創業100年を迎えたベントレーは、持続可能なラグジュアリーを提供するために、あらゆる側面から事業を見直し、次の100年に向け、組織全体として二酸化炭素の排出量をゼロにするというエンドツーエンドでのカーボンニュートラルの達成を目標に掲げる。

まずは2026年までに全車をPHVとEVに切り替え

この目標達成に向けて、ベントレーの事業と製品全般を対象とする変革プログラムを実施する。そのハイライトとなるのが、2026年までに全ラインアップをプラグインハイブリッド車(PHV)とフルEVに切り替え、2030年までにフルEVのみをラインアップする計画を推進することだ。

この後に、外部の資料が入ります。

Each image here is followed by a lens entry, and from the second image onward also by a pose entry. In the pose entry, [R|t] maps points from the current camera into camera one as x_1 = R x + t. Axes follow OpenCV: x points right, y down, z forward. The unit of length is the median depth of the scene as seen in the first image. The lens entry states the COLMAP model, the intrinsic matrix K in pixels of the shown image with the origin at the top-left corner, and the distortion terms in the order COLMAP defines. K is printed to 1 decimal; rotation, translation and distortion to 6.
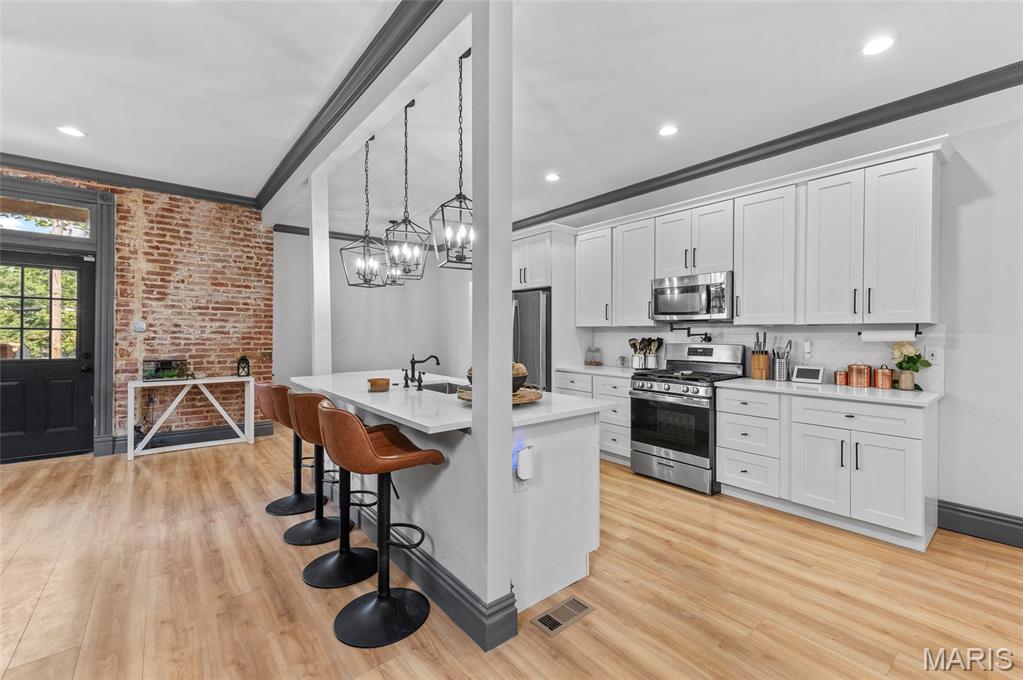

ベントレーは今回の発表により、次の100年も類まれな自動車を作り続けていく姿勢を明確に打ち出した。12気筒ガソリンエンジンの世界最多量産自動車メーカーが、今後10年で内燃エンジンを搭載しない車を生産するメーカーへと進化し、持続可能なラグジュアリーモビリティのリーダーとして生まれ変わるという。

ビヨンド100戦略は、先進的かつ革新的な経営目標が盛り込まれた20年にわたる長期計画だ。ベントレーは自社の事業活動が環境、社会、経済に与える影響に対して、社会的責任を果たすという強い自覚を持ち、80年の歴史ある本社工場のカーボンニュートラル化を、英国の高級自動車メーカーで初めて実現した。このような取り組みと並行し、グローバル市場において過去最高となる68の地域へと事業を拡大したことに加え、長期的に安定したビジネスモデルを構築し、新たな100年に向け確固たる基盤を築いてきた。

エンドツーエンドでカーボンニュートラル達成目指す

ベントレーは、事業活動全体を対象にした体系的なサステナビリティプログラムを土台とし、ラグジュアリーカーブランドとして、2030年までにエンドツーエンドにおけるカーボンニュートラルの達成を目指す。このサステナビリティプログラムには、全ラインアップを対象とした電動化モデルの開発をはじめ、事業活動とサプライチェーンが環境に与える影響へのさらなる改善、ディーラーネットワークとの協力体制の改善などが含まれる。

ビジネスモデルを再定義する取り組みの根幹が、電動化の加速だ。2023年までに全ラインアップにハイブリッドモデルを導入し、2025年にはベントレー初となるフルEVモデルの発売を予定している。

さらに、一歩踏み込んだゼロエミッションモビリティへの取り組みとして、まずは2025年に発売が予定されているベントレー初のフルEVモデルが、完全なるカーボンニュートラルを実現するための重要な転換点になる。2026年にはラインアップのすべてがPHVとフルEVになり、2030年には全ラインアップがフルEVのみとなる。

EVコンセプトカーの「EXP 100 GT」がフルEV化への試金石に

ベントレーは創業100周年にEVコンセプトカーの『EXP 100 GT』を発表し、電動化の未来を提示した。このコンセプトカーには、持続可能な素材がふんだんに採用され、5000年前の倒木に銅を溶け込ませた「リバーウッド」という木材や、伝統的な方法で生産されたウールカーペット、ワイン醸造過程で生まれる副産物を原料としたレザーのような生地などが、内装に使用された。ベントレーは現在生産中の車だけでなく、今後生産する車においても、持続可能な方法で調達された素材のみを使用していく、としている。